The blue-eyed shag family includes bird species from all around the country: the rare king shag from the Marlborough Sounds, the Otago shag, the Foveaux shag, the extinct (but recently discovered) kōhatu shag from Northland, and species on the Chatham, Auckland, Campbell and Bounty islands, plus more-distant relatives on other subantarctic islands and in South America.

Nic Rawlence from the University of Otago set out to track the evolution of the entire group, and his team’s genetic research revealed the birds evolved in South America. This is unusual for New Zealand birds, which most often arrive from Australia on the westerly winds. Blue-eyed shags were probably blown off course into the Southern Ocean and island-hopped around the subantarctic before arriving here around 2.5 million years ago and rapidly diversifying.
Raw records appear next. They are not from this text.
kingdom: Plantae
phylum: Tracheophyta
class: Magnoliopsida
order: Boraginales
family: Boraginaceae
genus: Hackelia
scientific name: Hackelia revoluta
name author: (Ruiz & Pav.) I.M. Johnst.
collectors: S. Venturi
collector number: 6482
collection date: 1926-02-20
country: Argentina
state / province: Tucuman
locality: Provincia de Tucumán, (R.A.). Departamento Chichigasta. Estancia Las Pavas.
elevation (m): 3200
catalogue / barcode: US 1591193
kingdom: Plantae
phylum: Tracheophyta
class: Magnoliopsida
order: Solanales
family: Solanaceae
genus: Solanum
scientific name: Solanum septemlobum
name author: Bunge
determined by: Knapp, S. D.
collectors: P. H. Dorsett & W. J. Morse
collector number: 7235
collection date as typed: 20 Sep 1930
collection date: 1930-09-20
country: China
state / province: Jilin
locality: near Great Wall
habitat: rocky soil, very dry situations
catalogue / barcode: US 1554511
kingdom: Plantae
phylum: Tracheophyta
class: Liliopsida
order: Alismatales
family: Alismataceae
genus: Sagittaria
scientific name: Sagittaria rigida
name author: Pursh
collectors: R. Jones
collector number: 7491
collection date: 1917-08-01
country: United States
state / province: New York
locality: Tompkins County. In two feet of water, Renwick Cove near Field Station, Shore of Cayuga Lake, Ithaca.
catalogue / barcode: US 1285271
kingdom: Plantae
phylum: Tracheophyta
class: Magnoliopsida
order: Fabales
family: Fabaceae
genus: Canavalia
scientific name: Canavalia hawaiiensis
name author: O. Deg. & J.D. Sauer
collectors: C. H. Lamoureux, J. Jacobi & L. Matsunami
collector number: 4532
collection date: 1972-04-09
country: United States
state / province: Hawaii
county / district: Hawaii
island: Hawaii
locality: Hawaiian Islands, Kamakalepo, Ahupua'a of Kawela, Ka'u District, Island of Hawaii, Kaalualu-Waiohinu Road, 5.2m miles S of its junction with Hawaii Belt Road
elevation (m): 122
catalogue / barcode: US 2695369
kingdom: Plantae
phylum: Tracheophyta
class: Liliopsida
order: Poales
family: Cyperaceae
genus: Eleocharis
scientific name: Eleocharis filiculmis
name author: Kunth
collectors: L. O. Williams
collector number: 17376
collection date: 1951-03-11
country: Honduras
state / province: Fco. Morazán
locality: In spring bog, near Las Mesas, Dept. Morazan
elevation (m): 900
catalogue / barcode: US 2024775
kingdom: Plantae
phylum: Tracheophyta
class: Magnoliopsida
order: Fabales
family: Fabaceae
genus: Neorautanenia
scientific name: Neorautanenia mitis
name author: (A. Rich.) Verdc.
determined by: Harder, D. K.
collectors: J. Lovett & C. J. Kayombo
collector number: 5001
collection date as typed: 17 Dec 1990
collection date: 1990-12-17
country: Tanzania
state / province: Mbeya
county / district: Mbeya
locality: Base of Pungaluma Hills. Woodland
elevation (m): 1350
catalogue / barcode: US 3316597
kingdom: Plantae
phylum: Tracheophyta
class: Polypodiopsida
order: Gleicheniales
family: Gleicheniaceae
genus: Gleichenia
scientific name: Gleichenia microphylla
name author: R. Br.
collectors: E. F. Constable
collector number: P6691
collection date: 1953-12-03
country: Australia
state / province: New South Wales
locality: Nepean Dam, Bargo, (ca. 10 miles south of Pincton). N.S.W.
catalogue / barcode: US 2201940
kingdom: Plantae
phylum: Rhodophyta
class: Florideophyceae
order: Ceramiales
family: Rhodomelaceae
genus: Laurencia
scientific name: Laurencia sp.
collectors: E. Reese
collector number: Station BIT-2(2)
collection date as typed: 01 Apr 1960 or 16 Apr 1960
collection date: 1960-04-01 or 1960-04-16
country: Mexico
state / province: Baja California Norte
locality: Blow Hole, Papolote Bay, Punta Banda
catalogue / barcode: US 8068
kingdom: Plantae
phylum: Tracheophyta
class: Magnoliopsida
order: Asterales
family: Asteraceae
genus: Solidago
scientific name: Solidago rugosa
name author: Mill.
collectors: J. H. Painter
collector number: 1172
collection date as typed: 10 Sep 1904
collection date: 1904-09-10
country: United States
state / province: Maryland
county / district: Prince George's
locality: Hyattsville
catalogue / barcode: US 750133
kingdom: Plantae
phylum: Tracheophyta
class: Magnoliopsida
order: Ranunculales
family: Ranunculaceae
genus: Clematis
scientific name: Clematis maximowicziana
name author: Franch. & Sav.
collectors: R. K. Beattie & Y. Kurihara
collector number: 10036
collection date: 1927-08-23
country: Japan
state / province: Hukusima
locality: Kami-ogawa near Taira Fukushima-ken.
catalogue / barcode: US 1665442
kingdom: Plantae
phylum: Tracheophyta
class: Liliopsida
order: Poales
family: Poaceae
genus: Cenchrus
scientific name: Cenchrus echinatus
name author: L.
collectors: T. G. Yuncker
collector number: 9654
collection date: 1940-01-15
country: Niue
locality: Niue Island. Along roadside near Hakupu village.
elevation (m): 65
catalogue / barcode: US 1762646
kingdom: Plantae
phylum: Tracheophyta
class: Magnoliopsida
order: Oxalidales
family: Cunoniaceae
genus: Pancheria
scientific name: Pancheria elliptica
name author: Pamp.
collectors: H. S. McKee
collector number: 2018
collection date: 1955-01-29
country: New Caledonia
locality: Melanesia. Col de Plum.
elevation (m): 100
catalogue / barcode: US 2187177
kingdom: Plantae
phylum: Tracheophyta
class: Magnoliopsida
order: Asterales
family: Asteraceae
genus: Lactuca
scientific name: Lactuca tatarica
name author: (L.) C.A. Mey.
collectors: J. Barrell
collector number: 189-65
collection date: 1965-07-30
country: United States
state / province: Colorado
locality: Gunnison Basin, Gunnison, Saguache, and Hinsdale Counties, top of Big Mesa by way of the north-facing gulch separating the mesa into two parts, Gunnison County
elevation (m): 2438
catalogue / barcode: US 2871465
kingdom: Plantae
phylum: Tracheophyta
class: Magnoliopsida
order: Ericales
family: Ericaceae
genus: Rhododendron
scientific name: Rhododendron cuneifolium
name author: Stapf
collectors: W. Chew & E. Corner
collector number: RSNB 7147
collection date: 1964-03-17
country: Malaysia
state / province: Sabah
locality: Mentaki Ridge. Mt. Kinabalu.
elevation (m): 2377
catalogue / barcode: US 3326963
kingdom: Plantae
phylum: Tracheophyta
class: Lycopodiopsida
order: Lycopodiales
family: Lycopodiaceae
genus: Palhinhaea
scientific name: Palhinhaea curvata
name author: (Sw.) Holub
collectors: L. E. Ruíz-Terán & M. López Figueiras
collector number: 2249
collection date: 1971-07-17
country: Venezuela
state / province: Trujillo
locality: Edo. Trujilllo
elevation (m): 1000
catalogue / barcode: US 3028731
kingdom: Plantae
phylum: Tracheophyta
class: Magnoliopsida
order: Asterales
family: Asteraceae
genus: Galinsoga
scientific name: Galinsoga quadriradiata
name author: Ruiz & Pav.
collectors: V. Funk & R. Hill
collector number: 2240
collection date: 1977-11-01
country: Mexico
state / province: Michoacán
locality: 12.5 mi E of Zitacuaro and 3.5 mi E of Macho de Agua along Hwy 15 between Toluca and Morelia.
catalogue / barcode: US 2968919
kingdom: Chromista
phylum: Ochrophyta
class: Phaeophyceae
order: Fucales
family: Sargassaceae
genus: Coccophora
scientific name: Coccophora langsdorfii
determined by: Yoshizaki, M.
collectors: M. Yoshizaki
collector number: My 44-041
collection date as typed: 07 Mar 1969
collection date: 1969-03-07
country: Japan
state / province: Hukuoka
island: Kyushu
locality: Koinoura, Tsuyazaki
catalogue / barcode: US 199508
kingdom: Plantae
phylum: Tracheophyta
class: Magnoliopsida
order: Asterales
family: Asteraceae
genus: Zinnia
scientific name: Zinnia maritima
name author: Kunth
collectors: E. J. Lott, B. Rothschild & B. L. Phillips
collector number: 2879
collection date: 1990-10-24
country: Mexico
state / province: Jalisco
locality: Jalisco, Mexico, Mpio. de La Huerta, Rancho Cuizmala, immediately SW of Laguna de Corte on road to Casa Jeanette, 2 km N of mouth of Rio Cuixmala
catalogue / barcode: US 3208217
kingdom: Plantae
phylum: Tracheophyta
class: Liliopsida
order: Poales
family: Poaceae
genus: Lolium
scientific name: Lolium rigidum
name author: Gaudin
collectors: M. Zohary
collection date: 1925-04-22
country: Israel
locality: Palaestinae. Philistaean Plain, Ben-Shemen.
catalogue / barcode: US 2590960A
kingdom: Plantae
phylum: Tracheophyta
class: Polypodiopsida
That there are so many different species here is because of a paradoxical personality trait of blue-eyed shags. Though shags are obviously prone to accidental oceanic travel, once they find somewhere they like, they don’t stray far from home. That meant each small population was isolated from the rest and evolved independently.

Then the ice ages struck, and Antarctic sea ice expanded all the way up to the more southerly subantarctic islands, spelling the end for the blue-eyed shags living there (the birds feed in shallow waters near their colonies, and when those froze over, they would have starved). When the ice retreated during a warmer period, blue-eyed shags recolonised the Southern Ocean from South America—but that later wave of migrants couldn’t get a foothold in New Zealand, as shags on the mainland had survived. “There were already blue-eyed shags that were happy, that were filling the job vacancy for blue-eyed shag,” says Rawlence.

Genetic evidence confirms what biologists already knew about the family: “They are very, very prone to disturbance,” says Rawlence. “Whether that is human disturbance, polluting the oceans, or overfishing.”

That makes them sentinels for the health of the Southern Ocean. “Working out how they evolved and how they’ve responded to past climate change can help us think about how they will respond into the future.”